We are watching a lot of that happening world wide today. Things are changing faster that people expected and can comprehend. Mainly it is due to climate change. The seas are warming and that is impacting events all around the globe. (Forget the political side of this of who did what, the change is an empirical fact. How and when the changes happen are open to question.)
In America we are seeing some of the effects this summer in the form of flooding. Here at the end of May we have just survived the Great Flood of 2011. It is ending not with a whimper but with a sigh of relief for some and tears for many. "New Orleans is all better now. Morganza is being closed. Water in lower Mississippi River will be keep just below flood level until it receeds. Storm water in Mid-West not a threat. It is all OK. Reckon the Corps. people in Montana & ND forgot to tell the Corps. in Louisiana that they are opening the spigot?"
It finally has been noted in the press that the problems of this years flooding go back a ways.
What began on the upper Missouri River in Montana, and North and South Dakota in 1951 is playing out this May of 2011 in the flooding of the lower Mississippi and dozens of communities in its delta. Water behind those dams — brimful this spring — has only one place to go: downstream into an already swollen Mississippi.
articles.latimes.com
And they are right. While New Orleans celebrates its salvation and the Cajuns of the Atchafalya basin contemplate their losses phase two is beginning its trip down river.
OMAHA (Reuters) - The U.S. Army Corps of Engineers is warning Missouri River states to brace for possible summer flooding, as it prepares to open dams straining under the pressure of heavy spring rains...
Now what happens. Will the May flood be repeated? Will the Atchafalaya steal the Mississippi? Will St. Louis Flood? Flood Cairo?????
Here's what's going on in North Dakota: The Bismarck Tribune
Output from the Garrison Dam will eventually reach 150,000 cfs, raising the water level to 20.6 feet in Bismarck.
HELENA, Mont. (AP) - Crews and residents frustrated by a week of major flooding across Montana cleared debris from roadways and some muddied homes on Saturday, even as they braced for more heavy rainfall expected over the Memorial Day weekend.
The Bismarck Parks and Recreation District has closed several recreational areas due to high water. Park, facilities and trail closing information will be updated as needed at www.bisparks.org.

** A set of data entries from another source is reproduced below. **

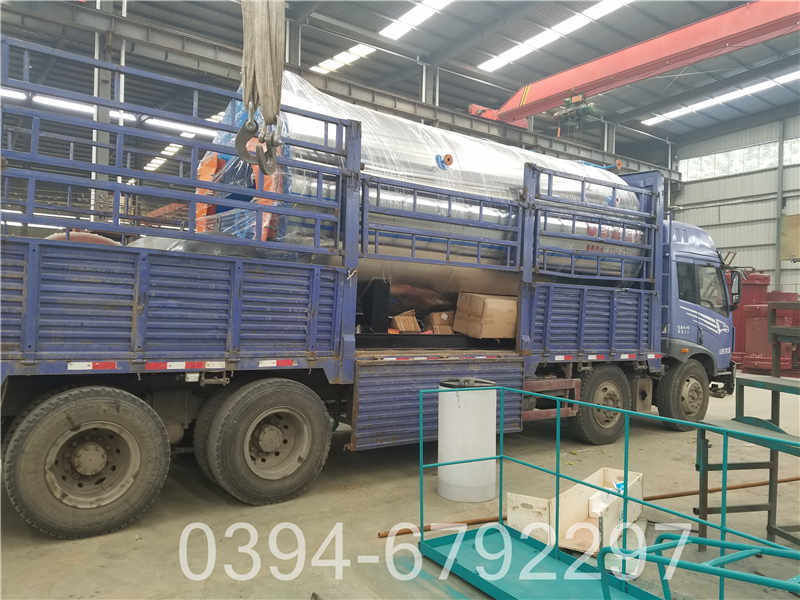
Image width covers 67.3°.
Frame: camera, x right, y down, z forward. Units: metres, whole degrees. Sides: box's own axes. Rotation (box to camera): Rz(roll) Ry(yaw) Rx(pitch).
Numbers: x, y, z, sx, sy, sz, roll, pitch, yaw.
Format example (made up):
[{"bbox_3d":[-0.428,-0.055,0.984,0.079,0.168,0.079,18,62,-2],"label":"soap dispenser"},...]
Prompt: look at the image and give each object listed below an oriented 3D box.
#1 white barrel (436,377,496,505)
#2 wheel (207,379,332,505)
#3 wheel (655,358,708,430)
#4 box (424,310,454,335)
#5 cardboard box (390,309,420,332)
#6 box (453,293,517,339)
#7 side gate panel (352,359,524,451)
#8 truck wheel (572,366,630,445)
[{"bbox_3d":[0.606,1.235,5.407,0.503,1.004,0.503,1,-1,0],"label":"white barrel"},{"bbox_3d":[-1.069,1.175,5.053,1.025,1.025,0.280,2,-2,-36],"label":"wheel"},{"bbox_3d":[4.201,1.393,8.878,1.025,1.025,0.280,2,-2,-36],"label":"wheel"},{"bbox_3d":[0.427,0.258,6.661,0.290,0.240,0.180,2,-2,-36],"label":"box"},{"bbox_3d":[0.044,0.235,6.556,0.270,0.200,0.190,-12,7,-35],"label":"cardboard box"},{"bbox_3d":[0.986,0.180,6.786,0.515,0.437,0.427,2,6,-36],"label":"box"},{"bbox_3d":[0.467,0.997,5.996,2.183,0.785,0.060,2,-2,-36],"label":"side gate panel"},{"bbox_3d":[2.557,1.325,7.684,1.025,1.025,0.280,2,-2,-36],"label":"truck wheel"}]

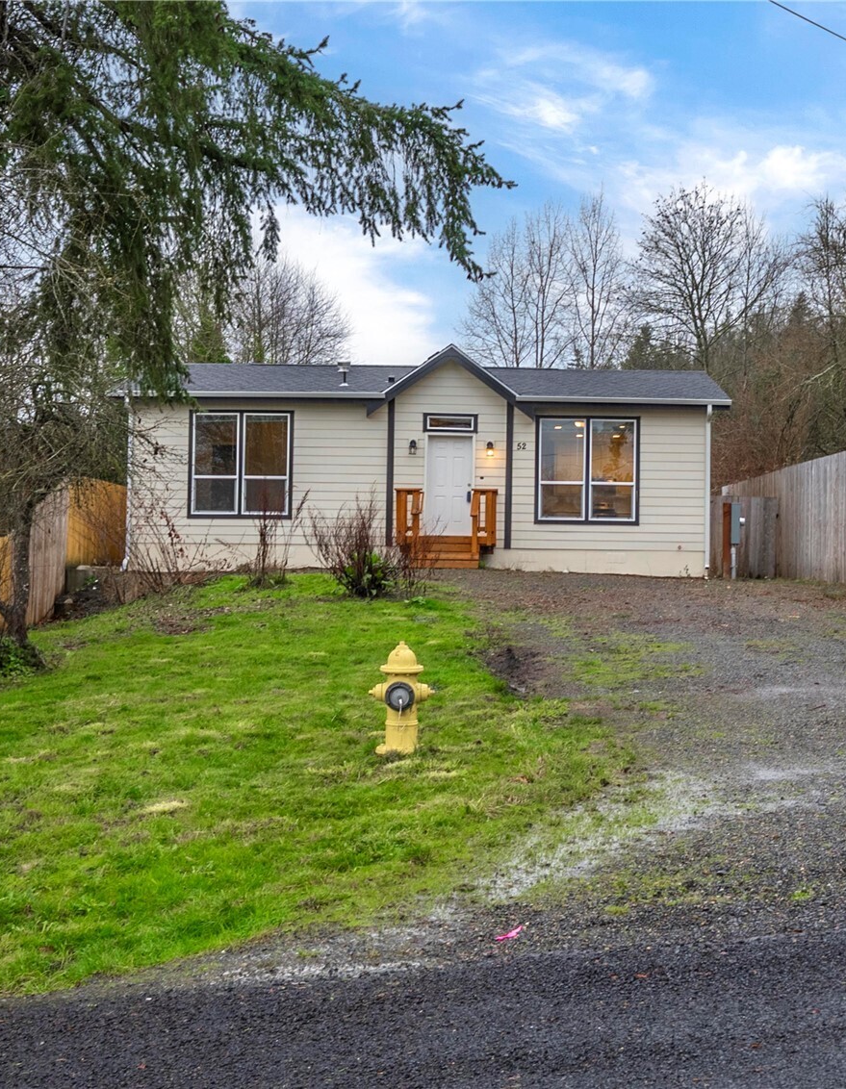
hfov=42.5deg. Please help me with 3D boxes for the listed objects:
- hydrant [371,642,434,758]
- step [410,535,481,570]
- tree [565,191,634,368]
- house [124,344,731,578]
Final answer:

More than 7 million empty sandbags have arrived at the city's sandbag sites. Approximately 650,000 sandbags have been filled at the city's three manned sandbag sites since Tuesday.
2 comments:
Probably explains why Spring still hasn't come up our way. Almost June and it snowed up high again. BTW, that catastrophic geology/accelerated erosion sure
gets grabbed by the creationist folk to bolster their flood story
of 5000BC.
I don't recall Noah doing that 12 times.